The HHS Office of Inspector General has given its stamp of approval to a hospital system that wants to give patients a $10 gift card to resolve service complaints.

"The gift cards in the proposed arrangement will be nominal in value and will not constitute cash or cash equivalents for purposes of our enforcement policy under the [civil monetary penalty]," the OIG concludes. "Accordingly, we would not impose sanctions on the requestor under the CMP." The same goes for anti-kickback rules, the OIG adds.

Key safeguards: The reason the gift cards are OK is because they will be issued for specific vendors and can't be exchanged for cash, will be limited to $10 and will be tracked to make sure a patient doesn't receive more than $50 in cards per year, the OIG points out.
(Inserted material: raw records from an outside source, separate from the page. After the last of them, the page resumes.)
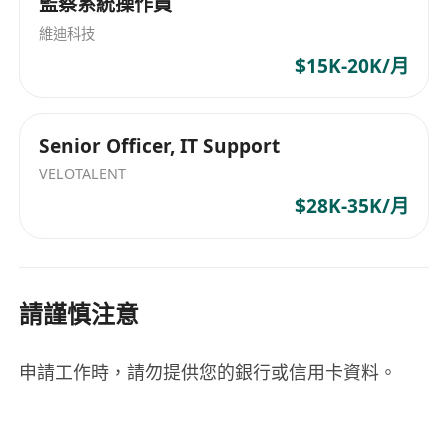
監察系統操作員
見軟硬體故障診斷與排除能力；掌握基礎網絡知
識（如IP設定、路由器基本配置）；能熟練使用
維迪科技
主流遠端支援工具（如TeamViewer、AnyDesk
$15K-20K/月
或Microsoft Remote Desktop）；
具備優秀的溝通表達能力，能以廣東話清晰說明
Senior Officer, IT Support
技術概念，並適應與不同年齡層（尤其成年學
員）有效互動；
VELOTALENT
具備高度責任感與臨場應變力，能依據緊急程度
$28K-35K/月
（例如上課中設備故障為最高優先）快速響應與
處理；
接受彈性工作安排，包括偶爾於考試期間值班支
請謹慎注意
援；須為香港永久居民；
工作時間為星期一、二、四、五、六，上午
10:00至下午6:00，辦公室工作模式。
申請工作時，請勿提供您的銀行或信用卡資料。
福利：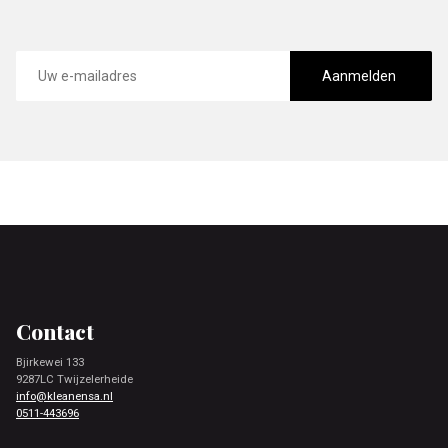
E-
mailadres
Aanmelden
Footer
Contact
Bjirkewei 133
9287LC Twijzelerheide
info@kleanensa.nl
0511-443696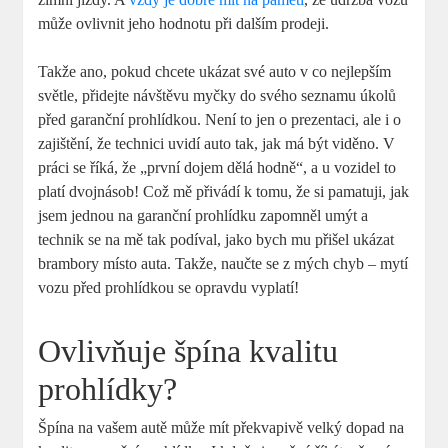
může ovlivnit jeho hodnotu při dalším prodeji.
Takže ano, pokud chcete ukázat své auto v co nejlepším
světle, přidejte návštěvu myčky do svého seznamu úkolů
před garanční prohlídkou. Není to jen o prezentaci, ale i o
zajištění, že technici uvidí auto tak, jak má být viděno. V
práci se říká, že „první dojem dělá hodně“, a u vozidel to
platí dvojnásob! Což mě přivádí k tomu, že si pamatuji, jak
jsem jednou na garanční prohlídku zapomněl umýt a
technik se na mě tak podíval, jako bych mu přišel ukázat
brambory místo auta. Takže, naučte se z mých chyb – mytí
vozu před prohlídkou se opravdu vyplatí!
Ovlivňuje špína kvalitu
prohlídky?
Špína na vašem autě může mít překvapivě velký dopad na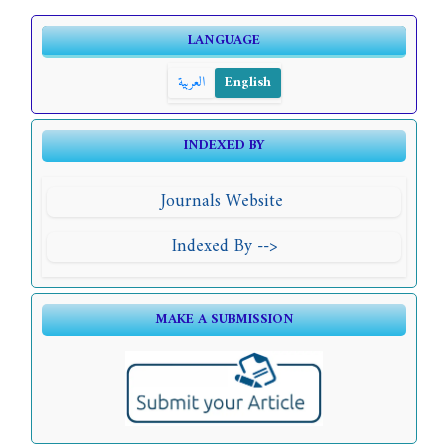
LANGUAGE
العربية
English
INDEXED BY
Journals Website
Indexed By -->
MAKE A SUBMISSION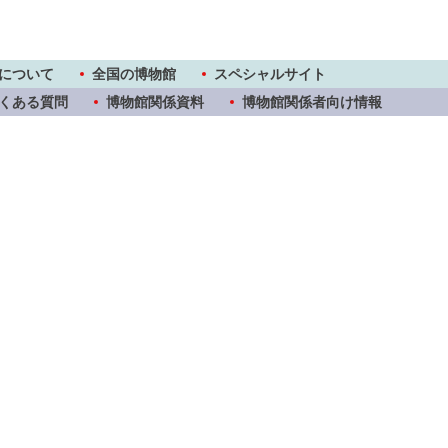
について
全国の博物館
スペシャルサイト
くある質問
博物館関係資料
博物館関係者向け情報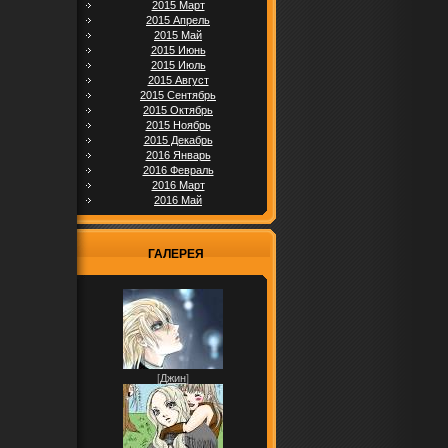
2015 Март
2015 Апрель
2015 Май
2015 Июнь
2015 Июль
2015 Август
2015 Сентябрь
2015 Октябрь
2015 Ноябрь
2015 Декабрь
2016 Январь
2016 Февраль
2016 Март
2016 Май
ГАЛЕРЕЯ
[
Джин
]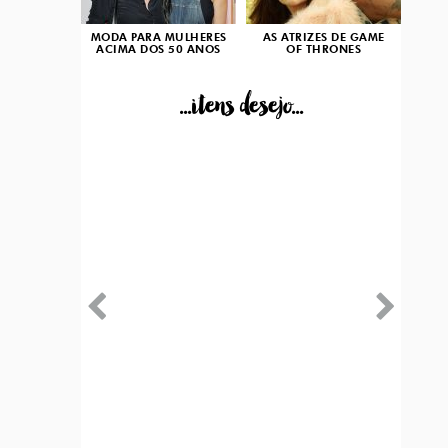
MODA PARA MULHERES
AS ATRIZES DE GAME
ACIMA DOS 50 ANOS
OF THRONES
...itens desejo...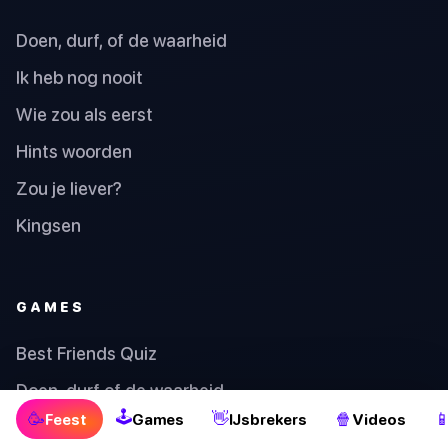
Doen, durf, of de waarheid
Ik heb nog nooit
Wie zou als eerst
Hints woorden
Zou je liever?
Kingsen
GAMES
Best Friends Quiz
Doen, durf of de waarheid
🕹
🥳
👋
🍿

Feest
Games
IJsbrekers
Videos
Geluksgetal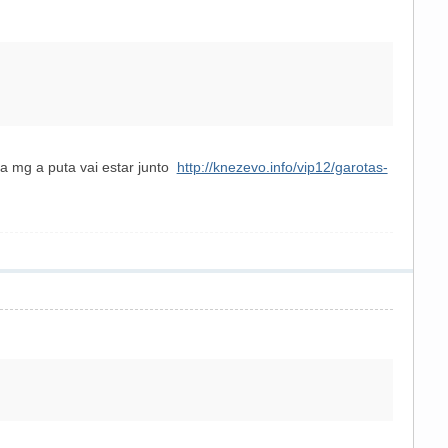
a mg a puta vai estar junto
http://knezevo.info/vip12/garotas-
Beware Self-Policing Difficulties

But don't take the OIG's opinion as carte blanche to distribute gift cards to patients, warns health care attorney Elizabeth Hogue based in Washington, DC. "I would not advise clients to provide them unless all of the criteria on which the OIG bases its decision are met," Hogue tells Eli.

Even that may not be enough to steer clear of kickback concerns. "It will be really hard to police compliance with these criteria within an agency," Hogue predicts.

"For this reason, the best course of action may still be to prohibit gift cards altogether," Hogue concludes.

Note: The OIG opinion is online at www.oig.hhs.gov/fraud/docs/advisoryopinions/2008/AdvOpn08-07.pdf.